Thanks for your reply Choijk! Yeah believe me that I've seen so many ways of saying it. I'm all dizzy haha
I have also seen it this way. 넌 항상 내 마음 속에있을거야. But I'm not sure it expresses the real emotion behind it.
It's to honor someone who is not with me anymore. So it has to be written in a way that really shows it's profound and emotional.


----------



## user829220

That is a good expression too!
That means ‘you will be forever in my heart’. 
If you wanna say about ‘someone’ you can use it. 
넌 항상 내 마음 속에 있을거야 this is grammatically right sentence.


----------



## i0r

Thanks for the grammar correction.
So in your opinion. Which one sounds the best? Emotionally.
In case of using 넌 항상 내 마음 속에 있을거야. Since it's so long.

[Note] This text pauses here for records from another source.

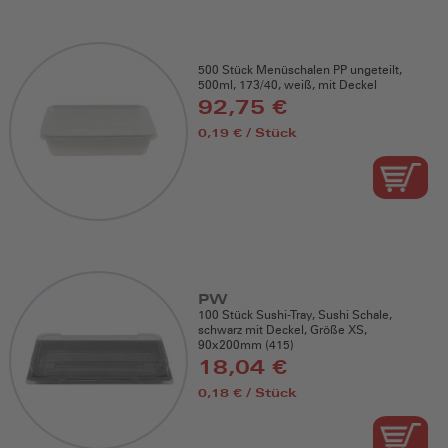
500 Stück Menüschalen PP ungeteilt,
500ml, 173/40, weiß, mit Deckel
92,75 €
0,19 € / Stück
PW
100 Stück Sushi-Tray, Sushi Schale,
schwarz mit Deckel, Größe XS,
90x200mm (415)
18,04 €
0,18 € / Stück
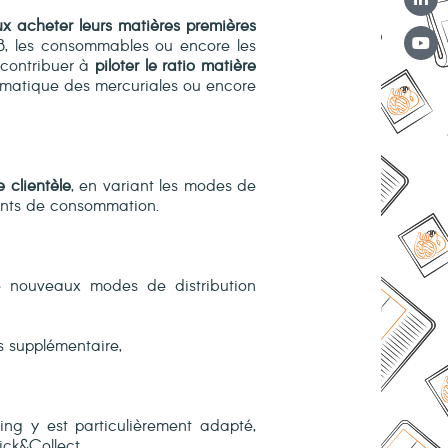
x acheter leurs matières premières
B, les consommables ou encore les
 contribuer à
piloter le ratio matière
tomatique des mercuriales ou encore
e clientèle
, en variant les modes de
oments de consommation.
e nouveaux modes de distribution
es supplémentaire,
ing y est particulièrement adapté,
ick&Collect.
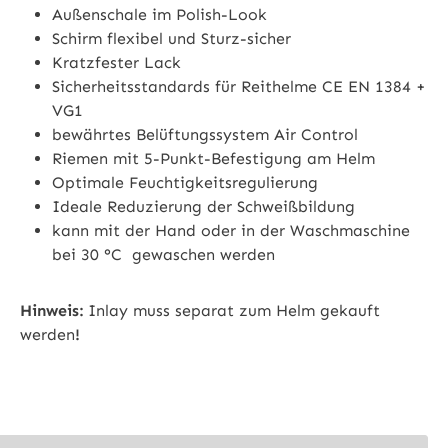
Außenschale im Polish-Look
Schirm flexibel und Sturz-sicher
Kratzfester Lack
Sicherheitsstandards für Reithelme CE EN 1384 +
VG1
bewährtes Belüftungssystem Air Control
Riemen mit 5-Punkt-Befestigung am Helm
Optimale Feuchtigkeitsregulierung
Ideale Reduzierung der Schweißbildung
kann mit der Hand oder in der Waschmaschine
bei 30 °C gewaschen werden
Hinweis:
Inlay muss separat zum Helm gekauft
werden
!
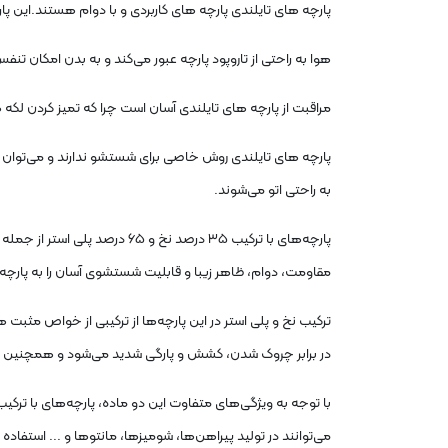
پارچه های تایلندی پارچه های کاربردی و با دوام هستند.این پارچه ها با وجودی که از 65 درصد پلی استر و 35 درصد پنبه تشکیل شده اند
هوا به راحتی از تاروپود پارچه عبور می‌کند و به بدن امکان تن
مراقبت از پارچه های تایلندی آسان است چرا که تمیز کردن لکه 
پارچه های تایلندی روش خاصی برای شستشو ندارند و می‌توان آن
به راحتی اتو می‌شوند.
پارچه‌های با ترکیب ۳۵ درصد 
مقاومت، دوام، ظاهر زیبا و قابلیت شستشوی آسان را به پارچه
ترکیب نخ و پلی استر در این پارچه‌ها از ترکیبی از خواص مثبت
در برابر چروک‌ شدن، کشش و پارگی شدید می‌شود و همچنین ا
می‌توانند در تولید پیراهن‌ها، شومیزها، مانتو‌ها و ... استفاده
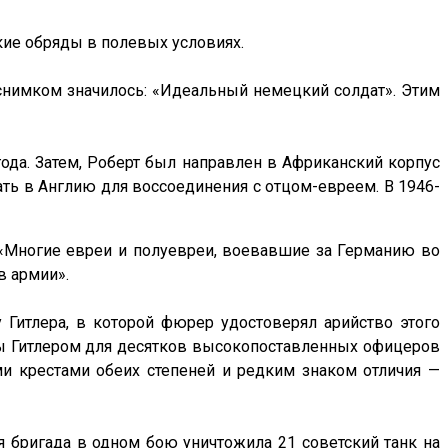
кие обряды в полевых условиях.
 снимком значилось: «Идеальный немецкий солдат». Этим
ода. Затем, Роберт был направлен в Африканский корпус
ть в Англию для воссоединения с отцом-евреем. В 1946-
 «Многие евреи и полуевреи, воевавшие за Германию во
в армии».
 Гитлера, в которой фюрер удостоверял арийство этого
ны Гитлером для десятков высокопоставленных офицеров
и крестами обеих степеней и редким знаком отличия —
я бригада в одном бою уничтожила 21 советский танк на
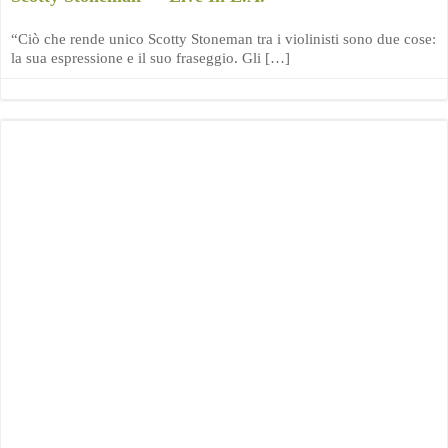
“Ciò che rende unico Scotty Stoneman tra i violinisti sono due cose:
la sua espressione e il suo fraseggio. Gli […]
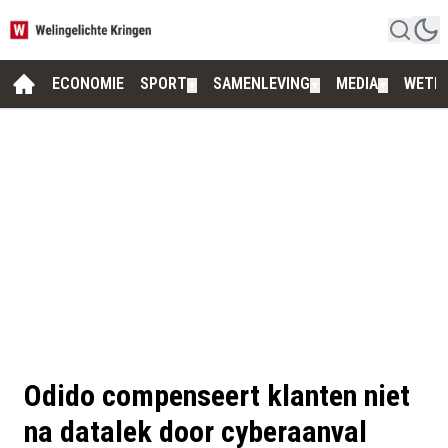
ECONOMIE
SPORT
SAMENLEVING
MEDIA
WETE
▼
▼
▼
Odido compenseert klanten niet
na datalek door cyberaanval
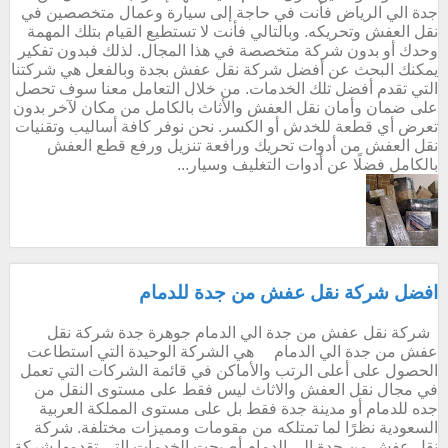
جدة الي الرياض فأنت في حاجة إلى سيارة وعمال متخصصين في
نقل العفش وتحريكه. وبالتالي فأنت لا تستطيع القيام بتلك المهمة
وحدك أو بدون شركة متخصصة في هذا المجال. لذلك فبدون تفكير
يمكنك البحث عن أفضل شركة نقل عفش بجدة وبالفعل هي شركتنا
التي تقدم أفضل تلك الخدمات. من خلال التعامل معنا سوف تحصل
على ضمان وأمان نقل العفش والأثاث بالكامل من مكان لآخر بدون
تعرض أي قطعة للخدش أو الكسر. نحن نوفر كافة أساليب وتقنيات
نقل العفش من أدوات تحريك ورافعة تنزيل ورفع قطع العفش
بالكامل فضلًا عن أدوات التغليف وسيار...
افضل شركة نقل عفش من جدة للدمام
شركة نقل عفش من جدة الي الدمام جوهرة جدة شركة نقل
عفش من جدة الي الدمام هي الشركة الوحيدة التي استطاعت
الحصول على أعلى الرتب والأماكن في قائمة الشركات التي تعمل
في مجال نقل العفش والاثاث ليس فقط على مستوى النقل من
جده للدمام أو مدينة جدة فقط بل على مستوى المملكة العربية
السعودية نظرًا لما تمتلكه من مقومات ومميزات مختلفة. شركة
نقل عفش من جدة الى الدمام أصبحت الخدمات التي تقدمها شركة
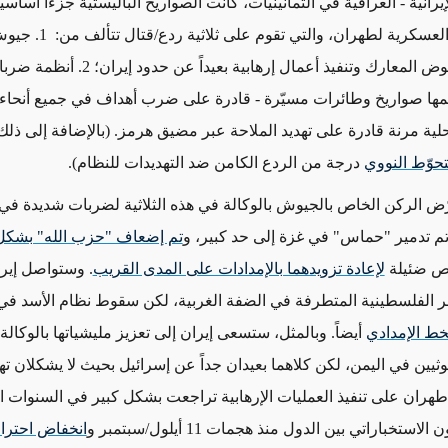
يرانية - العراقية في الثمانينيات، كانت الصواريخ الباليستية جزءاً أساسيا
الاستراتيجية العسكرية لطهران، وال
قادرة على خوض المعارك وتنفيذ أعمال إرهابية بعيداً عن
ها صواريخ وطائرات مسيّرة - قادرة على ضرب أهداف في جميع أنحاء 
تحوّط النووي
درجة من الردع الكامن ضد التهديدات للنظام).
ّض الركن الخاص بالجيوش بالوكالة في هذه الثلاثية لضربات شديدة في 
 تم تدمير "حماس" في غزة إلى حد كبير، و
تم إضعاف "حزب الله" بشكل 
رص ضئيلة
لإعادة تزويدهما بالإمدادات على المدى القريب
. وستواصل إير
ر الفلسطينية المتطرفة في الضفة الغربية، لكن سقوط نظام الأسد في
لخط الإمدادي
أيضاً. وبالمثل، ستسعى إيران إلى تعزيز مليشياتها بالوكالة
ثيين في اليمن، لكن كلاهما بعيدان جداً عن إسرائيل بحيث لا يشكلان تهديدا
طهران على تنفيذ العمليات الإرهابية تراجعت بشكل كبير في السنوات ال
استخباراتي بين الدول منذ هجمات 11 أيلول/سبتمبر و
انخفاض احتراف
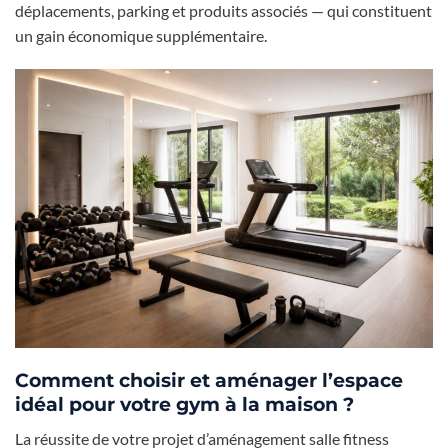
déplacements, parking et produits associés — qui constituent
un gain économique supplémentaire.
Comment choisir et aménager l’espace
idéal pour votre gym à la maison ?
La réussite de votre projet d’aménagement salle fitness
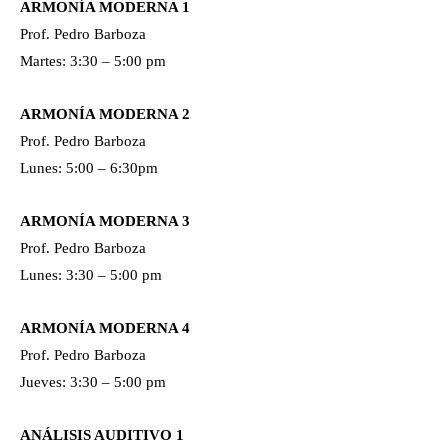
ARMONÍA MODERNA 1
Prof. Pedro Barboza
Martes: 3:30 – 5:00 pm
ARMONÍA MODERNA 2
Prof. Pedro Barboza
Lunes: 5:00 – 6:30pm
ARMONÍA MODERNA 3
Prof. Pedro Barboza
Lunes: 3:30 – 5:00 pm
ARMONÍA MODERNA 4
Prof. Pedro Barboza
Jueves: 3:30 – 5:00 pm
ANÁLISIS AUDITIVO 1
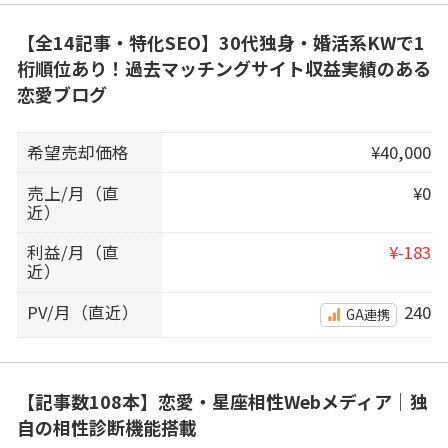
【全14記事・特化SEO】30代独身・婚活系KWで1
桁順位あり！過去マッチングサイト収益実績のある
恋愛ブログ
希望売却価格
¥40,000
売上/月（直
¥0
近）
利益/月（直
¥-183
近）
PV/月（直近）
240
GA連携
【記事数108本】恋愛・星座相性Webメディア｜独
自の相性診断機能搭載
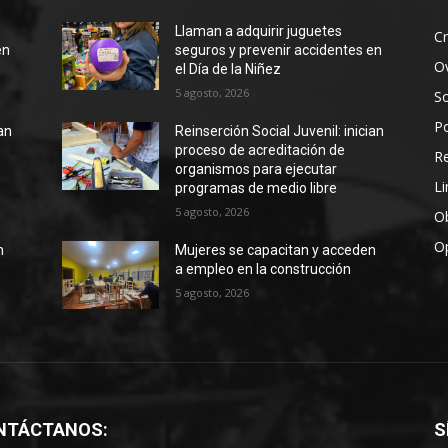
Llaman a adquirir juguetes
Cr
en
seguros y prevenir accidentes en
Ov
el Día de la Niñez
5 agosto, 2026
S
Po
ian
Reinserción Social Juvenil: inician
proceso de acreditación de
R
organismos para ejecutar
Li
programas de medio libre
5 agosto, 2026
Ob
O
n
Mujeres se capacitan y acceden
a empleo en la construcción
5 agosto, 2026
NTÁCTANOS:
S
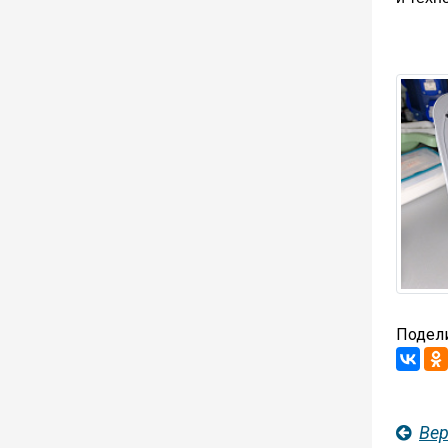
Подели
Вер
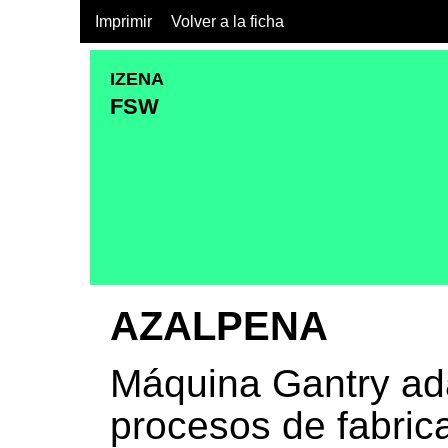
Imprimir
Volver a la ficha
IZENA
FSW
AZALPENA
Máquina Gantry ada
procesos de fabric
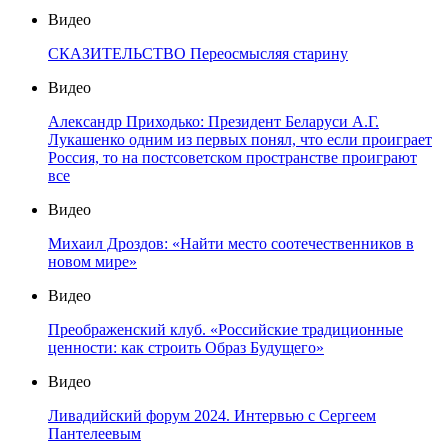
Видео
СКАЗИТЕЛЬСТВО Переосмысляя старину
Видео
Александр Приходько: Президент Беларуси А.Г.
Лукашенко одним из первых понял, что если проиграет
Россия, то на постсоветском пространстве проиграют
все
Видео
Михаил Дроздов: «Найти место соотечественников в
новом мире»
Видео
Преображенский клуб. «Российские традиционные
ценности: как строить Образ Будущего»
Видео
Ливадийский форум 2024. Интервью с Сергеем
Пантелеевым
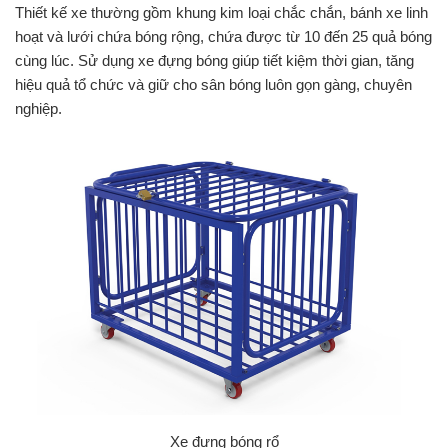
Thiết kế xe thường gồm khung kim loại chắc chắn, bánh xe linh
hoạt và lưới chứa bóng rộng, chứa được từ 10 đến 25 quả bóng
cùng lúc. Sử dụng xe đựng bóng giúp tiết kiệm thời gian, tăng
hiệu quả tổ chức và giữ cho sân bóng luôn gọn gàng, chuyên
nghiệp.
Xe đựng bóng rổ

To make it fit. Could it be divided like this
넌 항상 내 마음
 속에 있을거야
But still look correct?


----------



## user829220

If you want a complete sentence, choose that sentence. 
But I recommend that you’d better say 언제나 instead of 항상. 
I think 언제나 sounds more poetic. 
If you need only ‘forever in my heart’ as you said, choose what i metioned. 
It is totally up to you. 
넌 언제나 
내 마음 속에
있을거야 
Like this 내 마음 and 속에 go together.


----------



## i0r

감사합니다 Choikj! I really appreciate the help you have provided. I'm going to think about it and see what I like the most. But you have definitely given me some great options.
It has to look good on my body too.
In case of going with 언제나 내 마음 속에. Can it be like this?
언제나 내 
마음 속에


----------



## user829220

I’ve got no idea about dividing the sentence. 
But that sounds good. 
You can go with that!


----------



## i0r

Yeah I kind of have to divide the sentence to make i fit.
Does it look strange?


----------



## user829220

I can’t say it is perfect. 
But you have to divide it, in my opionion, that gives the best results. 
It is kind of artistic, not about korean.


----------



## i0r

I forgot to ask. But 넌 언제나 내 마음 속에 있을거야 romanized would be "neon eonjena nae ma-eum sog-e iss-eulgeoya"?


----------



## CharlesLee

i0r said:


> I forgot to ask. But 넌 언제나 내 마음 속에 있을거야 romanized would be "neon eonjena nae ma-eum sog-e iss-eulgeoya"?


Hej, I think so.


----------